Short-Range Dependency Effects on Transformer Instability and a Decomposed Attention Solution
Suvadeep Hajra
TL;DR
This work identifies training instability in transformer models as stemming from self-attention’s difficulty in modeling dense local dependencies, which leads to logit explosion in the pre-softmax layer. It introduces Long Short-attention (LS-attention), a decomposed attention mechanism that merges short-range local heads with a small number of long-range global heads, achieving improved training stability and inference efficiency. Empirical results on long-sequence language modeling show LS-attention reduces perplexity faster and with far less GPU time than two stabilization baselines, and provides substantial latency savings over state-of-the-art MHSA implementations on long sequences.
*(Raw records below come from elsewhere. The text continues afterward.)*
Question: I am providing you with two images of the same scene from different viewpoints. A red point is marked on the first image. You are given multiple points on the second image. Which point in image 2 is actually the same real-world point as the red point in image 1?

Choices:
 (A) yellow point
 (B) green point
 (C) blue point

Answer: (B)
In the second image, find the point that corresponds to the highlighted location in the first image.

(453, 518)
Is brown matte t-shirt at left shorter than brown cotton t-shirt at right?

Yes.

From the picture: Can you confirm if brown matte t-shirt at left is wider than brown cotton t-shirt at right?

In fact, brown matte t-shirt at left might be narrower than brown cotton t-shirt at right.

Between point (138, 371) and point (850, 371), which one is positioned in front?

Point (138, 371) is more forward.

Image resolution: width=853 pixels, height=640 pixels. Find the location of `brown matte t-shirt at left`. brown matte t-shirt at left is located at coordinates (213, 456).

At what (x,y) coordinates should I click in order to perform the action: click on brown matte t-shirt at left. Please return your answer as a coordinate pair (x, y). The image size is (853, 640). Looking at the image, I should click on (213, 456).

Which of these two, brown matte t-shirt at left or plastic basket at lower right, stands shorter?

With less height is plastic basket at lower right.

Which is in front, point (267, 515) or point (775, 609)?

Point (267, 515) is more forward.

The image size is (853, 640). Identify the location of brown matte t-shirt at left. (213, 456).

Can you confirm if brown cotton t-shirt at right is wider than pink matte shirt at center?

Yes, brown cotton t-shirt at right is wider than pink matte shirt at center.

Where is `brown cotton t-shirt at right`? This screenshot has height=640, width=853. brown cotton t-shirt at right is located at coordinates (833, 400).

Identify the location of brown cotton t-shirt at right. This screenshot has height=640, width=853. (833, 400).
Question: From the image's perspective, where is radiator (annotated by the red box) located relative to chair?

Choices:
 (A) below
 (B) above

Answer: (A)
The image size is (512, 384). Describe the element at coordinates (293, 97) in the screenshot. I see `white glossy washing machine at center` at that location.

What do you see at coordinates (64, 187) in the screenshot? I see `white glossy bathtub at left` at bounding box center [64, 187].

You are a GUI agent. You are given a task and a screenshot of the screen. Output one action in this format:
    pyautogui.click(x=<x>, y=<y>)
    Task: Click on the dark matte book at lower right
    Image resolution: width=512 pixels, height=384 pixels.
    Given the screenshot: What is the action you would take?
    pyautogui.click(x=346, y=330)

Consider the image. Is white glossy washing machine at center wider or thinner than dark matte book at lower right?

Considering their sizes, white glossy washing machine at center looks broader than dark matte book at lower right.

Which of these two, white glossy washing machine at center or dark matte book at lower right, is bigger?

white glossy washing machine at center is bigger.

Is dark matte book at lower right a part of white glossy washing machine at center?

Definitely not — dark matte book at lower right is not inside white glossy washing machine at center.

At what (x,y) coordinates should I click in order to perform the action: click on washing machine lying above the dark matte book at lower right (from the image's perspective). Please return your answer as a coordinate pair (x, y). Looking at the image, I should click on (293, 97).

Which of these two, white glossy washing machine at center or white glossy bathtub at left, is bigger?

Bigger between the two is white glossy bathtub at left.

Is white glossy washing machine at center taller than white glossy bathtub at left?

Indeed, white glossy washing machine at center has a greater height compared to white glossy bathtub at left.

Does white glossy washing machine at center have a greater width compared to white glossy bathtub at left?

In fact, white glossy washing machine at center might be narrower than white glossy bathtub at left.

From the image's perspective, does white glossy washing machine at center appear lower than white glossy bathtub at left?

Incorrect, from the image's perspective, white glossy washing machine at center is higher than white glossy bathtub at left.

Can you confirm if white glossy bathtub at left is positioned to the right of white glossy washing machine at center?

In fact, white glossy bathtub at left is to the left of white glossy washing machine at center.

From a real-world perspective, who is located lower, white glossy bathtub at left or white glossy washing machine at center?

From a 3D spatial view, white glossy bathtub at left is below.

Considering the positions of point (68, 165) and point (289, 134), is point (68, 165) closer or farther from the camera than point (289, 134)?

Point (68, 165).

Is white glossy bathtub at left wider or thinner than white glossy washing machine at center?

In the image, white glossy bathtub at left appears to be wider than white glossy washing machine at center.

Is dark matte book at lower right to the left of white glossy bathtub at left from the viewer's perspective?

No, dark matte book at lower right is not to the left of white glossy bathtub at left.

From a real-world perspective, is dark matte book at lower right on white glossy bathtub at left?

The approach has practical implications for stable, scalable pretraining of autoregressive transformers on long inputs, with potential applicability to tasks requiring robust local and global dependency modeling.
Abstract
Transformer language models have driven significant progress across various fields, including natural language processing and computer vision. A central component of these models is the self-attention (SA) mechanism, which learns rich vector representations of tokens by modeling their relationships with others in a sequence. However, despite extensive research, transformers continue to suffer from training instability -- often manifesting as spikes or divergence in the training loss during a run. In this work, we identify one source of this instability: SA's limited ability to capture short-range dependencies, especially in tasks like language modeling, where almost every token heavily relies on its nearby neighbors. This limitation causes the pre-softmax logits of SA to grow rapidly, destabilizing training. To address this, we propose decomposing the SA into local (short-range) and global (long-range) attention heads. This decomposed attention, referred to as Long Short-attention (LS-attention), mitigates logit explosion and results in more stable training compared to an equivalent multi-head self-attention (MHSA). Empirical comparisons with two alternative training stabilization methods show that LS-attention reduces the validation perplexity to nearly 2/5 of that achieved by one method and reaches a similar perplexity as the other method using only 1/20 of the GPU hours. Additionally, our experiments demonstrate that LS-attention reduces inference latency by up to 36% compared to a state-of-the-art implementation of equivalent MHSA.